Modeling, Generating, and Publishing Knowledge as Linked Data
by Ruben Taelman, Pieter Heyvaert, Anastasia Dimou, Ruben Verborgh,
Published in Proceedings of the 20th International Conference on Knowledge Engineering and Knowledge Management.
Keywords: Linked Data publication,XML,RML,Linked Data generation,Linked Data Fragments,Web API,Triple Pattern Fragments,Linked Data,Semantic Web,JSON,World Wide Web,Web,
The process of extracting, structuring, and organizing knowledge from one or multiple data sources and preparing it for the Semantic Web requires a dedicated class of systems. They enable processing large and originally heterogeneous data sources and capturing new knowledge. Offering existing data as Linked Data increases its shareability, extensibility, and reusability. However, using Linking Data as a means to represent knowledge can be easier said than done. In this tutorial, we elaborate on the importance of semantically annotating data and how existing technologies facilitate their mapping to Linked Data. We introduce [R2]RML languages to generate Linked Data derived from different heterogeneous data sources (databases, XML, JSON, …) from different interfaces (documents, Web APIs, …).
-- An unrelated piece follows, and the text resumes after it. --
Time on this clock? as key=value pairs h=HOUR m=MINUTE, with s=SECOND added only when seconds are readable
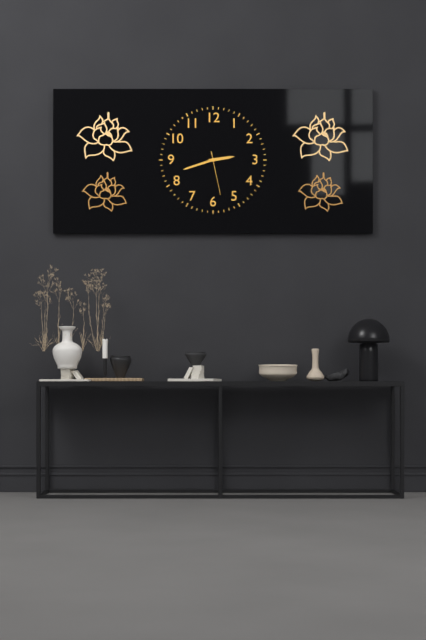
h=2 m=42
Those who are not Semantic Web experts can annotate their data with the RMLEditor, whose user interface hides all underlying Semantic Web technologies to data owners. Last, we show how to easily publish Linked Data on the Web as Triple Pattern Fragments. As a result, participants, independently of their knowledge background, can model, annotate and publish data on their own.